Now, a collaboration of scientists from the Universities of Edinburgh, San Diego and Vienna have begun to exploit these properties to fabricate complex fluids and “topologically adjustable” DNA-based soft materials with potential applications in administration. drug and tissue regeneration, as published in Scientific progress.
The well-known shape of the DNA double helix has profound implications for its behavior. A linear DNA molecule, that is, a DNA molecule with two ends, can twist and spin freely. In contrast, joining the two ends to form a DNA circle implies that any twist on or under the double helix remains “topologically locked”, i.e. the extra twist cannot be removed without cutting. the molecule.
Twists above or below have interesting consequences for how DNA molecules organize themselves in space – in particular, they twist and loop on themselves just like an old telephone cord in so-called supercoiled conformations (Fig. 1). The DNA buckling relieves the stress of over / under torsion, and thus decreases the overall size of the molecule.
For this reason, it is believed that supercoiling is a natural mechanism that cells use to pack their genome into tiny spaces. While the smaller size naturally leads to faster diffusion of DNA molecules in solution, for example in water or through the pores of the gel, due to the lower drag, this well understood behavior does not occur. when many DNA molecules are wrapped and tangled like spaghetti in a bowl.
We performed large-scale computer simulations of dense solutions of DNA molecules with varying degrees of supercoiling and found several surprising results. Unlike the diluted case, the more supercoiled DNA rings, the larger their size. “
Jan Smrek, first author of the study, University of Vienna
Since molecules must avoid each other, their shapes adopt strongly asymmetric and branched conformations that occupy more volume than their non-supercoiled counterparts. Strangely enough, and contrary to expectations, “the larger molecules of DNA always produce faster diffusion”. The faster diffusion means that the solution has a lower viscosity.
The supercoiled DNA molecules found naturally in bacteria are called plasmids. In vivo, cells have special proteins called topoisomerase which can reduce the amount of supercoiling in plasmids. “Thanks to these proteins – which can be purified and used in the laboratory – we are able to monitor the extent of supercoiling in entangled DNA plasmids and study their dynamics using fluorescent dyes. We were amazed to find that indeed, DNA plasmids that have been treated with topoisomerase, and therefore with low supercoiling, are slower than their highly supercoiled counterparts. explains Rae Robertson Anderson, who led the experiments at the University of San Diego.

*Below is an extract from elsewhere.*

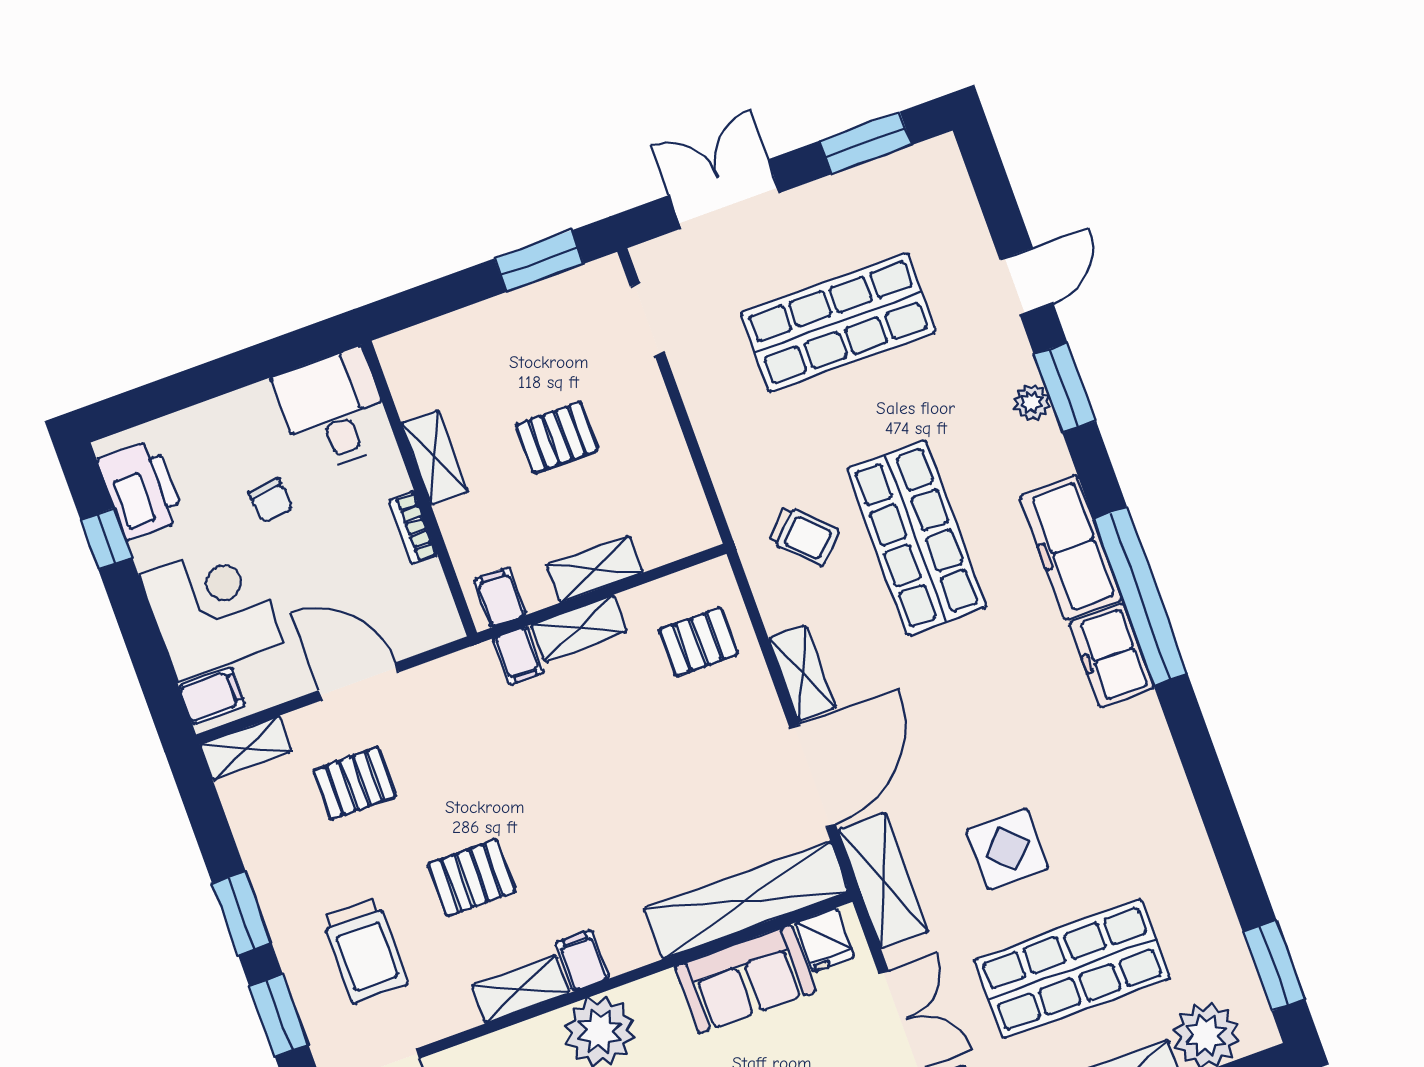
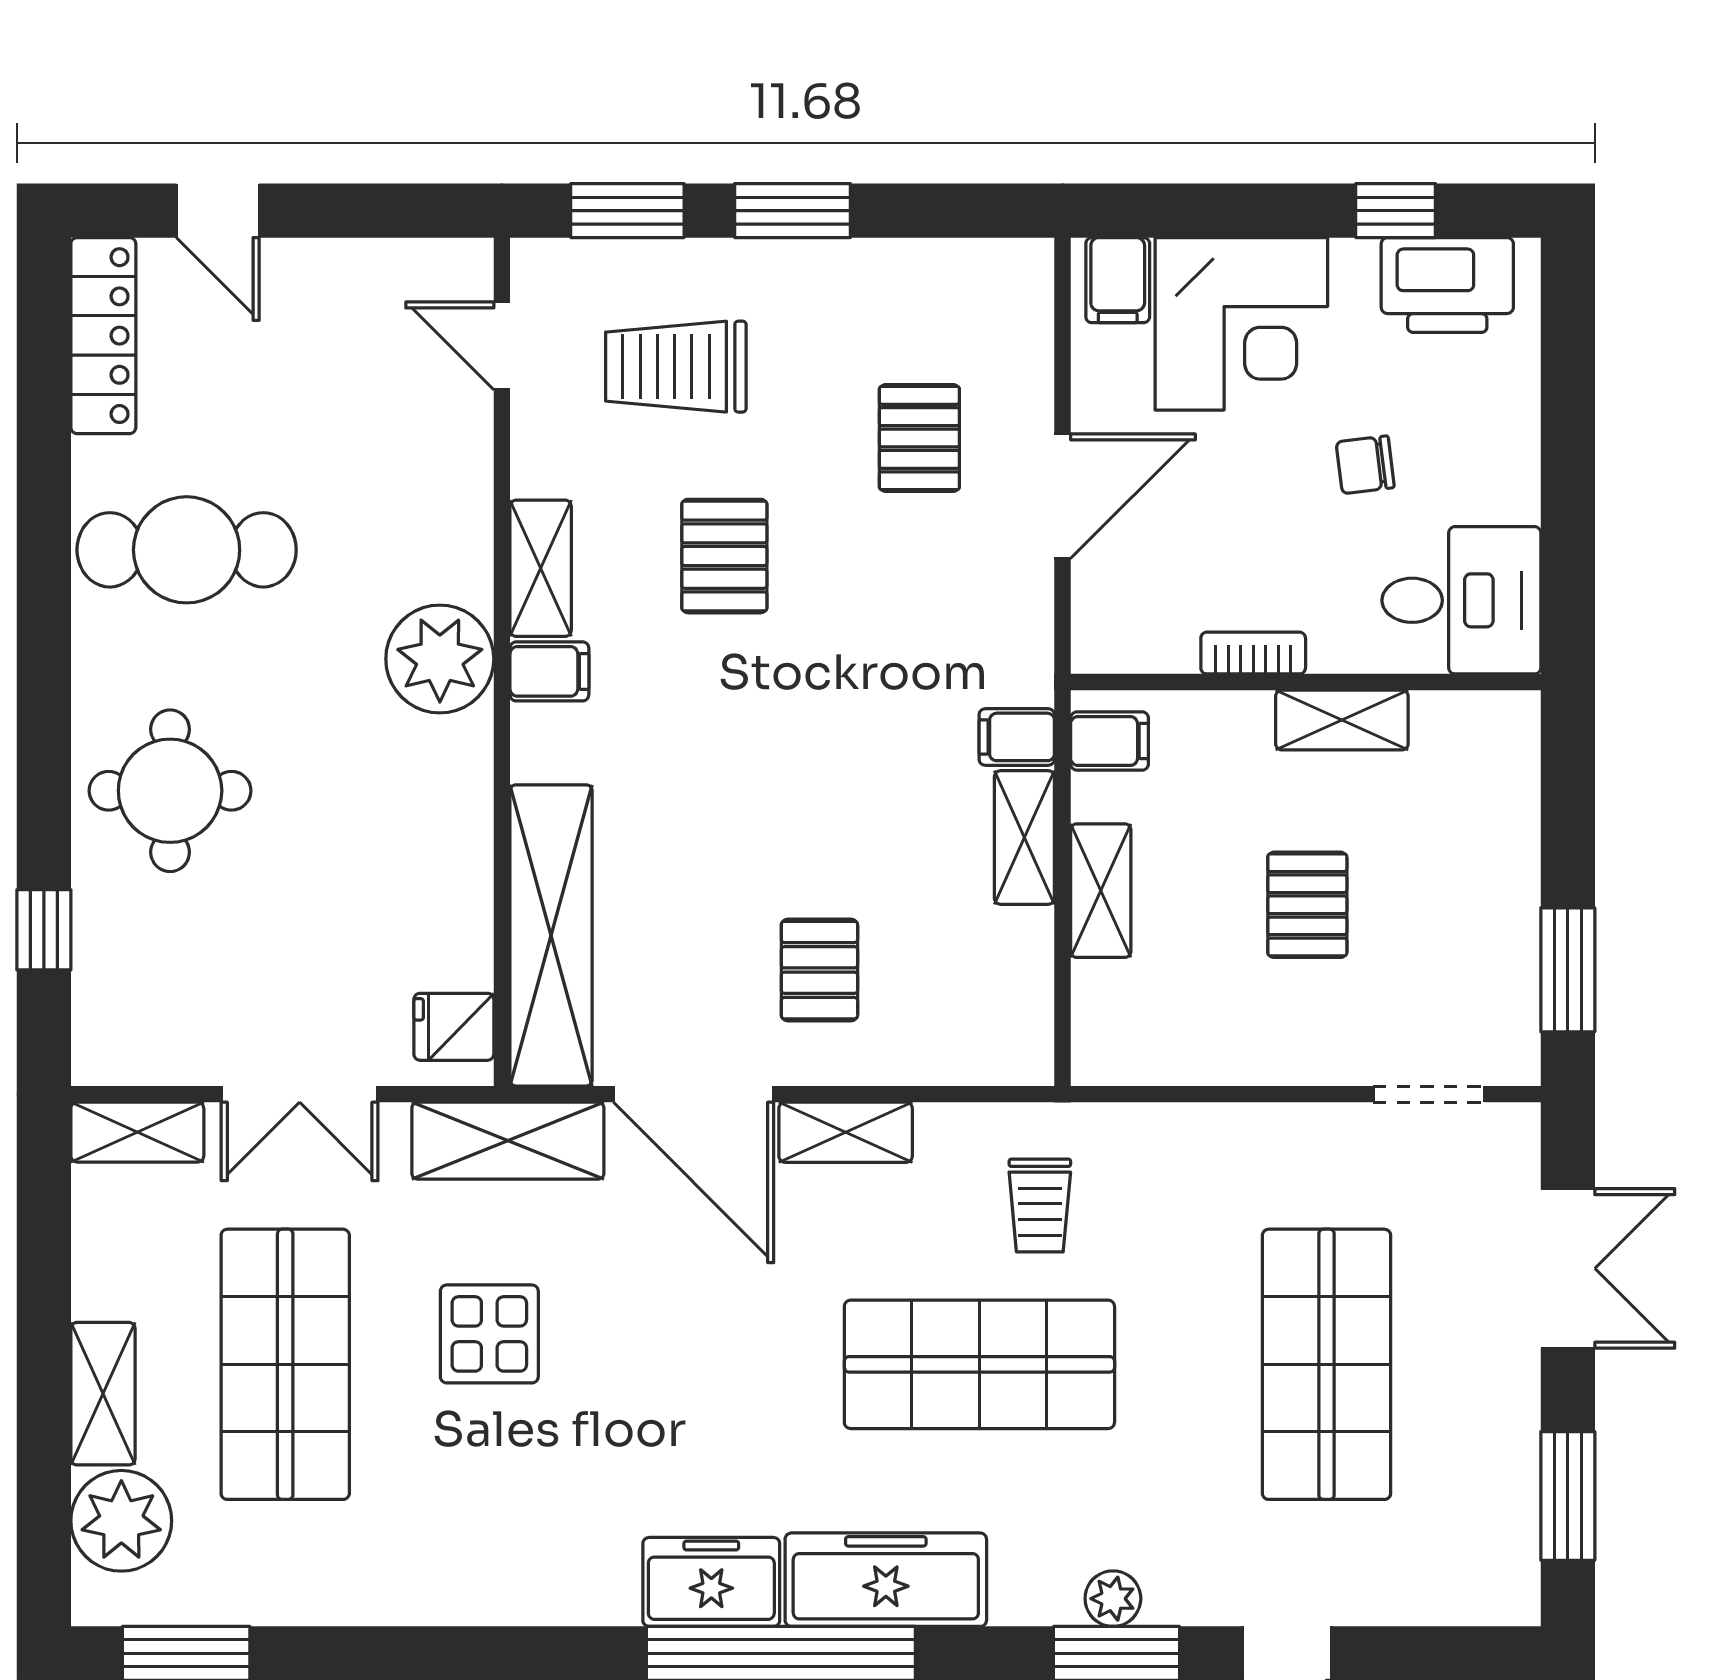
trolley: (804, 536) -> (1040, 1205), turned -44
pallet: (698, 642) -> (819, 970), moved
shelving: (246, 748) -> (1026, 302), removed
sofa: (745, 979) -> (439, 893), removed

To explain the surprisingly faster dynamics, the scientists used large-scale simulations on supercomputers to quantify how much the molecules in solutions are entangled. Although it is known that a ring-shaped polymer – quite similar to a circular DNA plasmid – can be threaded through another ring, meaning that the latter can pierce the eye of the former, we do not didn’t know how this type of entanglement affects the movement of supercoiled DNA.
Through the simulations, the scientists found that a high degree of supercoiling decreases the penetrable area of each molecule, which in turn results in fewer threads between the plasmids and ultimately results in a solution with a lower viscosity.

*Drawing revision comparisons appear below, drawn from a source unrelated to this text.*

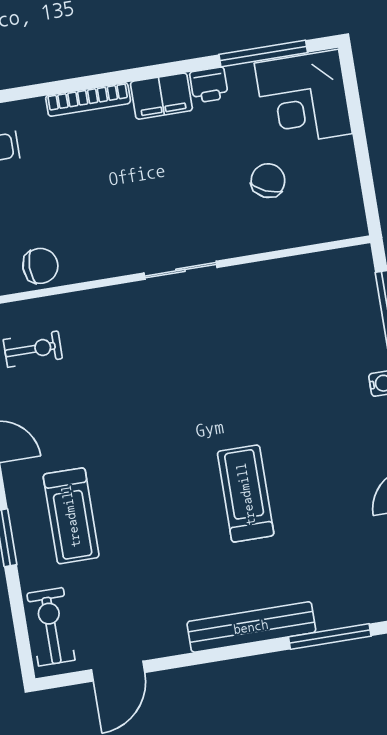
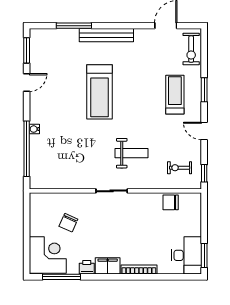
weight bench: (149, 364) -> (132, 153), added
treadmill: (246, 494) -> (100, 92), width x1.37, depth x1.38

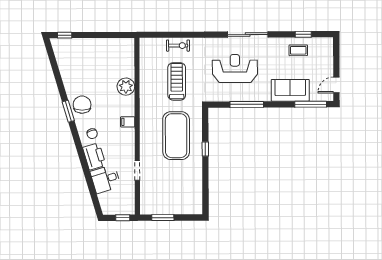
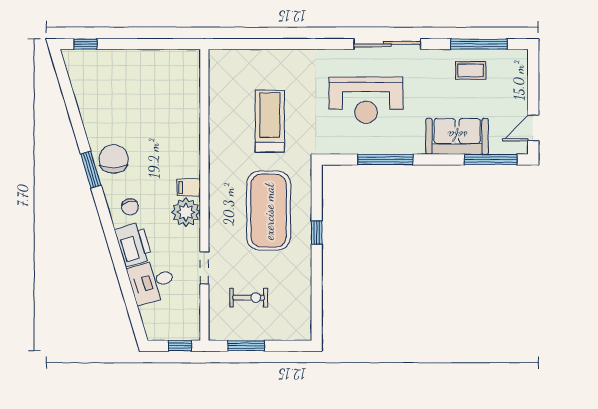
window: (303, 34) -> (479, 44), width x2.17
exercise bike: (178, 46) -> (249, 298), moved
reception desk: (235, 69) -> (366, 100), turned 180
plant: (126, 87) -> (186, 212), moved

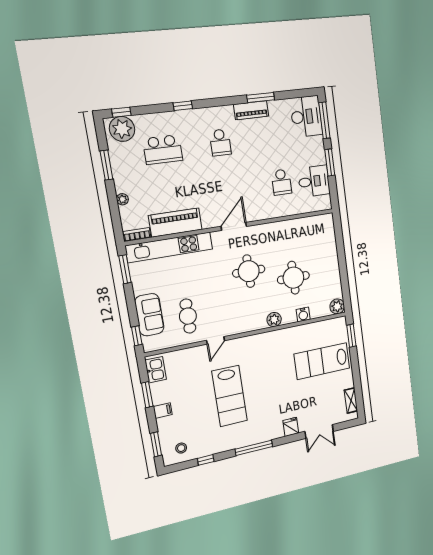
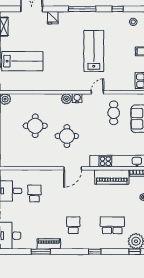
water cooler: (303, 314) -> (77, 98), moved
plant: (274, 320) -> (66, 99), moved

Nevertheless, the plasmids could still wrap around each other and constrain each other’s movements without threading. Yet overwinding stiffens conformations and thus makes them less likely to bend and entwine tightly, which also reduces this type of entanglement.
Davide Michieletto of the University of Edinburgh concludes, “Not only have we found these new effects in simulations, but we have also demonstrated these trends experimentally and developed a theory describing them quantitatively. By modifying the supercoiling, we can tune the viscosity of these complex fluids to We now understand much better the connection between the adaptive geometry of molecules and the resulting material properties. This is not only fundamentally exciting, but also promises useful applications. From dedicated enzymes, like topoisomerase, one can design flexible, switchable DNA-based materials with adjustable properties. “
Smrek, J., et al. (2021) Topological adjustment of DNA mobility in entangled solutions of supercoiled plasmids. Scientific progress. doi.org/10.1126/sciadv.abf9260.